Maya menatap kedua anaknya dengan perasaan lega. Dia memang yang meminta Angga untuk memberi posisinya yang pas bagi ara di kantor. Dengan bekerja akan membuat Ara semakin betah di Indonesia. Dia tidak akan sibuk kembali ke Paris. Maya ingin selalu dekat dengan putrinya ini.
"Nyonya, ada telepon untuk nyonya,"ujar salah satu pembantu pengganti selama bik nah sakit.
"Dari siapa?"tanya Maya.
"Dari tuan Steven Daniswara,"ujar pembantunya sambil menyerahkan telepon. Maya menghembuskan napas perlahan. Dia tahu kemana arah pembicaraan mereka nantinya. Maya sudah mencoba menolak di awal tetapi Steven masih bersikeras juga rupanya.
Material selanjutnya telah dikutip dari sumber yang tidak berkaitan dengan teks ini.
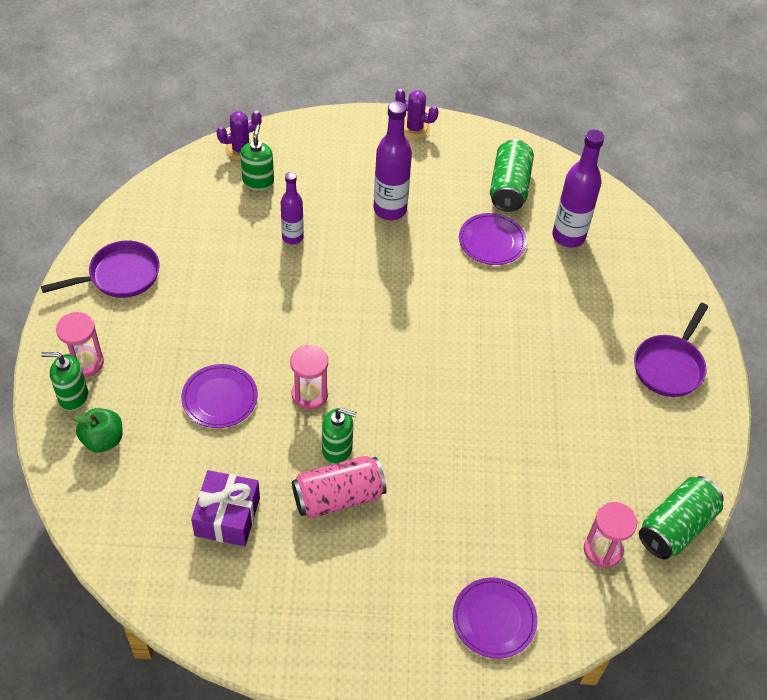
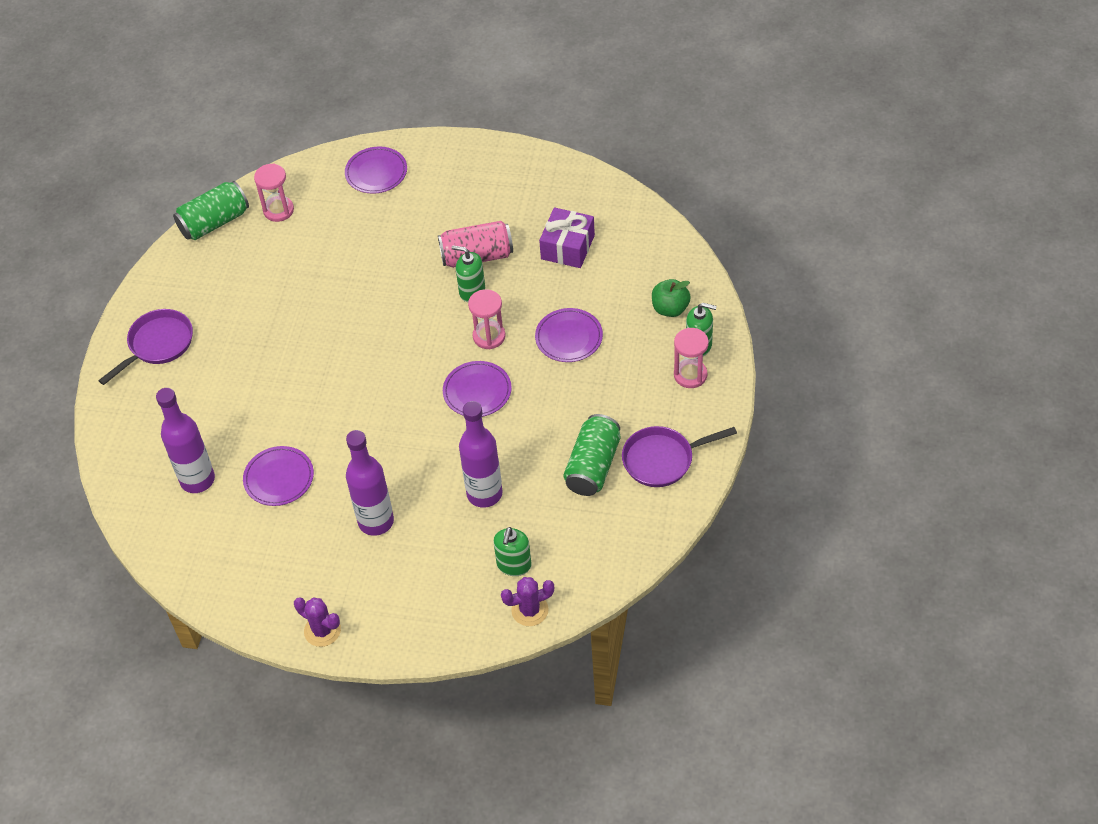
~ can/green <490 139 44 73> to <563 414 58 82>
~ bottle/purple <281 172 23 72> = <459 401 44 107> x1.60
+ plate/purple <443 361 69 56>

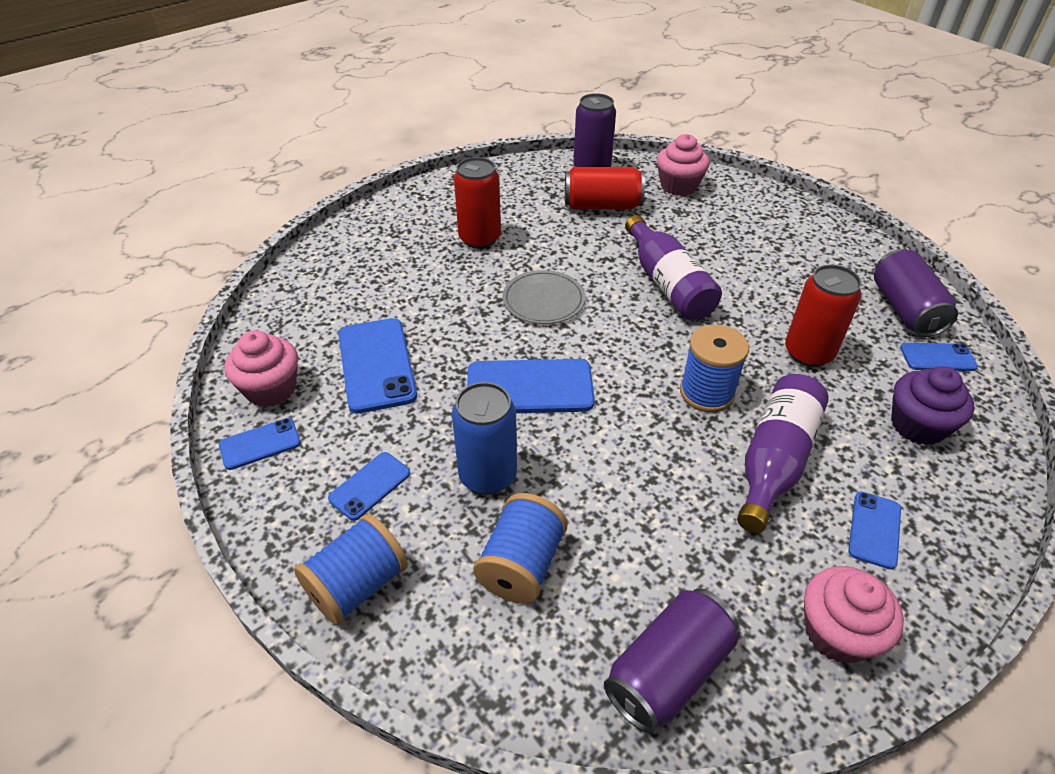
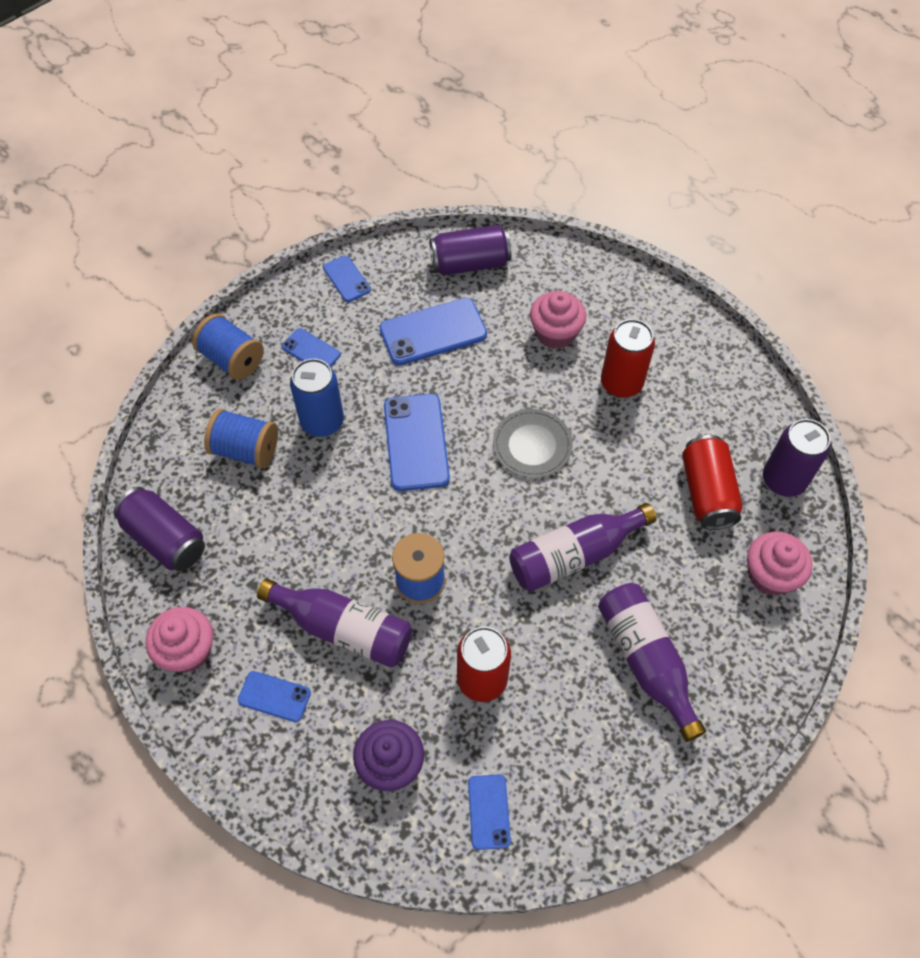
~ can/purple <874 249 84 88> to <429 225 83 50>
~ cupcake/pink <224 330 74 77> to <530 291 56 58>
+ bottle/purple <598 583 108 159>

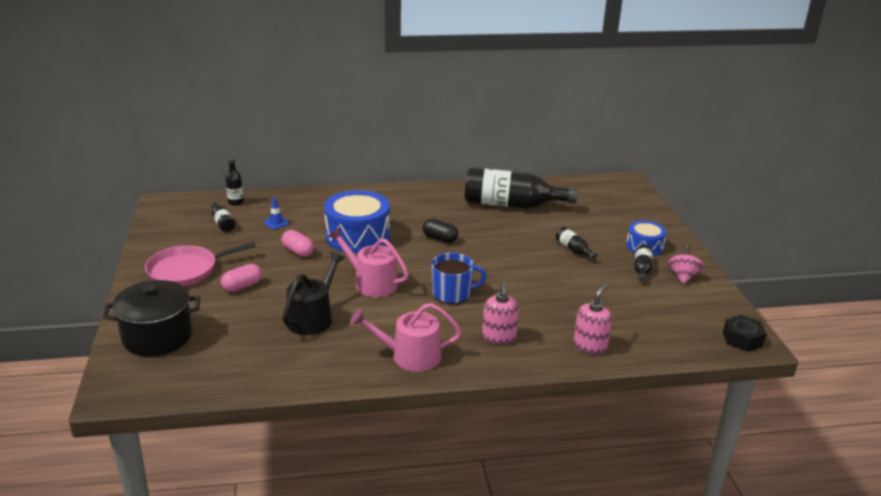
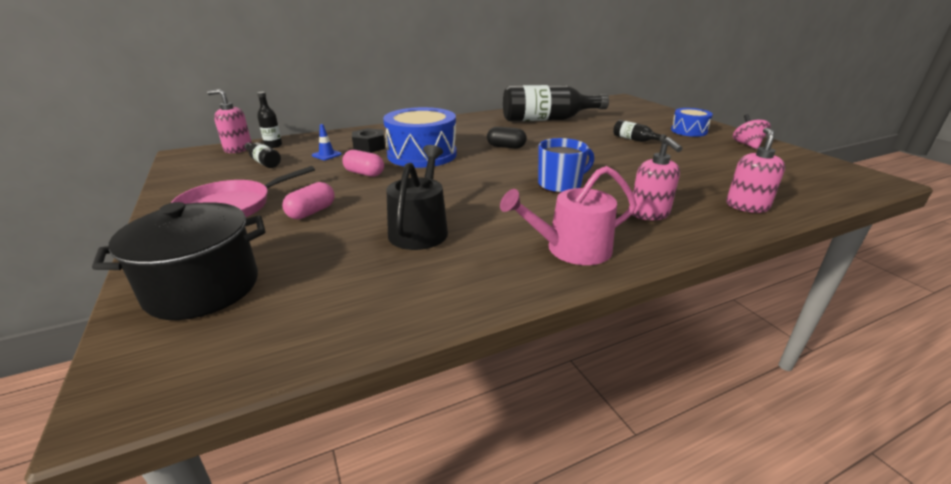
- watering can/pink <328 227 81 70>
- bottle/black <634 245 19 37>
~ nut/black <723 315 43 37> to <352 128 33 25>
+ soap dispenser/pink <207 89 45 64>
"Baiklah, kamu boleh pergi,"ujar Maya.
Steve, apalagi kali ini.
**
"Sudah lama kita tidak berbincang-bincang seperti ini,"ujar Steven sambil menyeruput teh hijau kesukaan nya.
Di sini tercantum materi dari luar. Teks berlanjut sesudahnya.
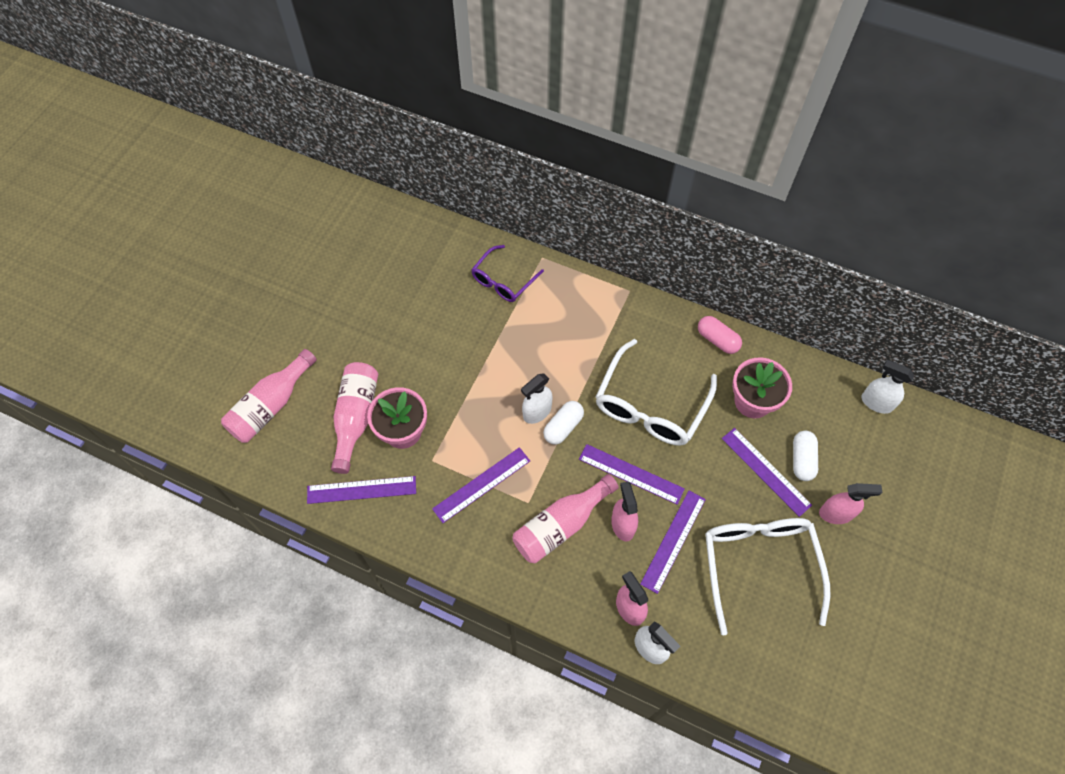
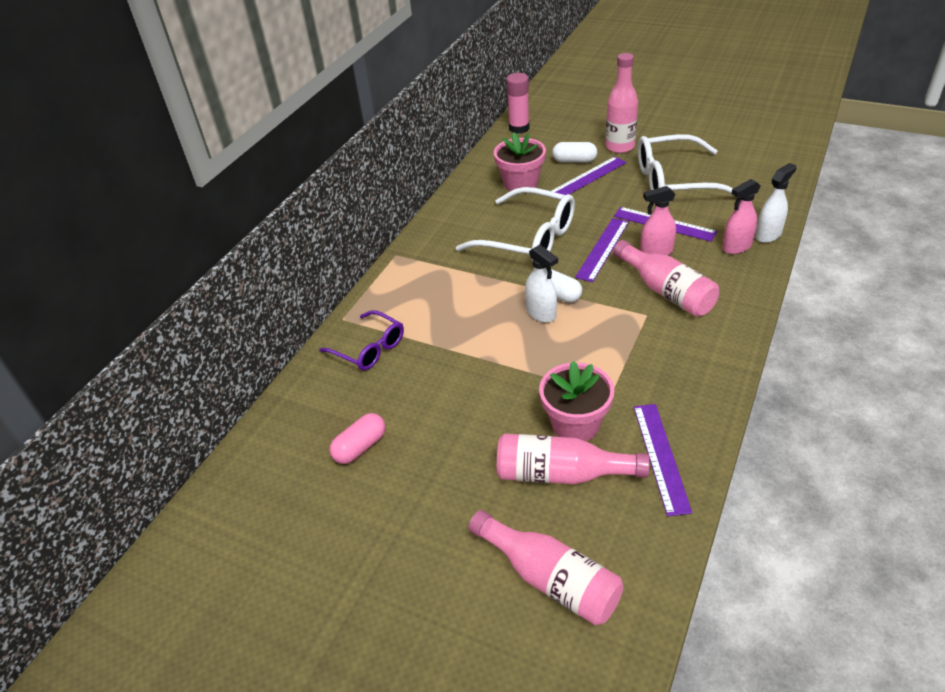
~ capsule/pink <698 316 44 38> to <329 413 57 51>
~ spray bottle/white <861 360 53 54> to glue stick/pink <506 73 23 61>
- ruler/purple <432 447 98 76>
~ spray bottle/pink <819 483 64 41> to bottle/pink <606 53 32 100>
"Ada perlu apa lagi Steve,"kata Maya tanpa perlu basa basi lagi.
"Aku dengar putrimu sudah kembali ke Indonesia,"sahut steven.
"Kamu memata-matai aku dan keluargaku sekarang?"tanya Maya dengan nada santai. Dia tahu seperti apa seorang steven jika menginginkan sesuatu. Tidak jauh berbeda saat dia mengejar Nadia Soetomo, sahabat baiknya dulu.
"Tidak bisakah kau pertimbangkan kembali untuk mengenalkan putri mu dengan putraku?"Tanya steven kali ini dengan nada memohon.
Maya menghela napas pelan,"Steve, bukannya aku tidak mau. Biarlah mereka memilih jalan hidup mereka sendiri. Kita sebagai orang tua tidak perlu memaksa. Kamu sendiri juga sudah pernah mengalami nya, bukan,"kata Maya.
"Aku tidak memaksa, hanya saja waktu yang memaksaku kali ini,"kata Steven dengan raut wajah sedih.
"Apa maksud kamu, stev?"Maya merasa ada yang aneh dengan nada bicara Steven.
"Tidak apa-apa, hanya saja usia seseorang siapa yang tahu,"ucap Steve mengalihkan pembicaraan.
Steven sepertinya menyembunyikan sesuatu.
"Kalau hanya sekedar berkenalan boleh saja, aku juga tidak melarang. Tapi urusan pilihan itu ada di tangan mereka,"putus Maya.
Steven tersenyum senang,"benarkah?"
"Aku mana pernah mengingkari perkataan ku, Steve,"sahut Maya menyindir.
"Baiklah, terimakasih, may,"ucap steven tulus.
"Iya."
Aku tahu ada sesuatu yang membuatmu terburu-buru seperti ini. Semoga kamu baik-baik saja, Steve.